--- start Extracted information ---
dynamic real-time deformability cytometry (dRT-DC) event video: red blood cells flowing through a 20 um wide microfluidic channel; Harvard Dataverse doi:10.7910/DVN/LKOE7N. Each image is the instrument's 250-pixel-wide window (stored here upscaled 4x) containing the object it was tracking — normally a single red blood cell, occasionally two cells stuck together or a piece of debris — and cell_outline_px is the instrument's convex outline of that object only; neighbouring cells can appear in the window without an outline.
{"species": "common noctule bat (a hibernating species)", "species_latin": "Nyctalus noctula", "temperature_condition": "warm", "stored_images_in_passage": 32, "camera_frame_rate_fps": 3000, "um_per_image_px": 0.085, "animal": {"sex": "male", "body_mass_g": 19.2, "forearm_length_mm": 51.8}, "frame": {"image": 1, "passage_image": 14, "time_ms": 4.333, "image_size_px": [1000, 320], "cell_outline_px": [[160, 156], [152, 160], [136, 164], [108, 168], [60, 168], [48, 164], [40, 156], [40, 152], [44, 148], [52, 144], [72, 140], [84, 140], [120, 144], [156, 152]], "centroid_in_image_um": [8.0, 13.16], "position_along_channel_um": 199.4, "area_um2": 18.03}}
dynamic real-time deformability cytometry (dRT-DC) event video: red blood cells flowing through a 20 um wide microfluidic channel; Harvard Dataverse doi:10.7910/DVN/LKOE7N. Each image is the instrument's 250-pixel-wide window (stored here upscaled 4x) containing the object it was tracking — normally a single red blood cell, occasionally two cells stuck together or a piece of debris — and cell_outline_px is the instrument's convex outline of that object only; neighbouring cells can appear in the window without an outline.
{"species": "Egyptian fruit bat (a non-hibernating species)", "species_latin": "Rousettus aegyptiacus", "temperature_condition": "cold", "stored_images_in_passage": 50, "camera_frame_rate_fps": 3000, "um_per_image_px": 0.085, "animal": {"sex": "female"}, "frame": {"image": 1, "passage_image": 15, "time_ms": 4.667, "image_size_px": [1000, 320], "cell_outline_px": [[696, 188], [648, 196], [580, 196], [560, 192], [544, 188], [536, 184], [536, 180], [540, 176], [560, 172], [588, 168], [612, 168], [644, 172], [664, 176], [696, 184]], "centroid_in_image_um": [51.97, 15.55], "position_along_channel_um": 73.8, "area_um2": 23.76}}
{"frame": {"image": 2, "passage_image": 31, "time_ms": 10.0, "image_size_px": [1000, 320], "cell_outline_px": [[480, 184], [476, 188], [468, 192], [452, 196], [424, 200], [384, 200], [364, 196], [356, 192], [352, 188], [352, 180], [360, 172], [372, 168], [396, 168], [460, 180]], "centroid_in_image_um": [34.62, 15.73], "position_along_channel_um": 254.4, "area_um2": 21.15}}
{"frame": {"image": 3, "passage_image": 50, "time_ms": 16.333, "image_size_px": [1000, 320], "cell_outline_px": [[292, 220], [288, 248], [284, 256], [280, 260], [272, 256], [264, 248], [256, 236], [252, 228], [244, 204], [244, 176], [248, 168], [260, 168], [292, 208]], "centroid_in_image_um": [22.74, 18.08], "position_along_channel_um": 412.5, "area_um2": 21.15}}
--- end Extracted information ---
Print out all the entries precisely as written.

dynamic real-time deformability cytometry (dRT-DC) event video: red blood cells flowing through a 20 um wide microfluidic channel; Harvard Dataverse doi:10.7910/DVN/LKOE7N. Each image is the instrument's 250-pixel-wide window (stored here upscaled 4x) containing the object it was tracking — normally a single red blood cell, occasionally two cells stuck together or a piece of debris — and cell_outline_px is the instrument's convex outline of that object only; neighbouring cells can appear in the window without an outline.
{"species": "common noctule bat (a hibernating species)", "species_latin": "Nyctalus noctula", "temperature_condition": "warm", "stored_images_in_passage": 32, "camera_frame_rate_fps": 3000, "um_per_image_px": 0.085, "animal": {"sex": "male", "body_mass_g": 19.2, "forearm_length_mm": 51.8}, "frame": {"image": 1, "passage_image": 14, "time_ms": 4.333, "image_size_px": [1000, 320], "cell_outline_px": [[160, 156], [152, 160], [136, 164], [108, 168], [60, 168], [48, 164], [40, 156], [40, 152], [44, 148], [52, 144], [72, 140], [84, 140], [120, 144], [156, 152]], "centroid_in_image_um": [8.0, 13.16], "position_along_channel_um": 199.4, "area_um2": 18.03}}
dynamic real-time deformability cytometry (dRT-DC) event video: red blood cells flowing through a 20 um wide microfluidic channel; Harvard Dataverse doi:10.7910/DVN/LKOE7N. Each image is the instrument's 250-pixel-wide window (stored here upscaled 4x) containing the object it was tracking — normally a single red blood cell, occasionally two cells stuck together or a piece of debris — and cell_outline_px is the instrument's convex outline of that object only; neighbouring cells can appear in the window without an outline.
{"species": "Egyptian fruit bat (a non-hibernating species)", "species_latin": "Rousettus aegyptiacus", "temperature_condition": "cold", "stored_images_in_passage": 50, "camera_frame_rate_fps": 3000, "um_per_image_px": 0.085, "animal": {"sex": "female"}, "frame": {"image": 1, "passage_image": 15, "time_ms": 4.667, "image_size_px": [1000, 320], "cell_outline_px": [[696, 188], [648, 196], [580, 196], [560, 192], [544, 188], [536, 184], [536, 180], [540, 176], [560, 172], [588, 168], [612, 168], [644, 172], [664, 176], [696, 184]], "centroid_in_image_um": [51.97, 15.55], "position_along_channel_um": 73.8, "area_um2": 23.76}}
{"frame": {"image": 2, "passage_image": 31, "time_ms": 10.0, "image_size_px": [1000, 320], "cell_outline_px": [[480, 184], [476, 188], [468, 192], [452, 196], [424, 200], [384, 200], [364, 196], [356, 192], [352, 188], [352, 180], [360, 172], [372, 168], [396, 168], [460, 180]], "centroid_in_image_um": [34.62, 15.73], "position_along_channel_um": 254.4, "area_um2": 21.15}}
{"frame": {"image": 3, "passage_image": 50, "time_ms": 16.333, "image_size_px": [1000, 320], "cell_outline_px": [[292, 220], [288, 248], [284, 256], [280, 260], [272, 256], [264, 248], [256, 236], [252, 228], [244, 204], [244, 176], [248, 168], [260, 168], [292, 208]], "centroid_in_image_um": [22.74, 18.08], "position_along_channel_um": 412.5, "area_um2": 21.15}}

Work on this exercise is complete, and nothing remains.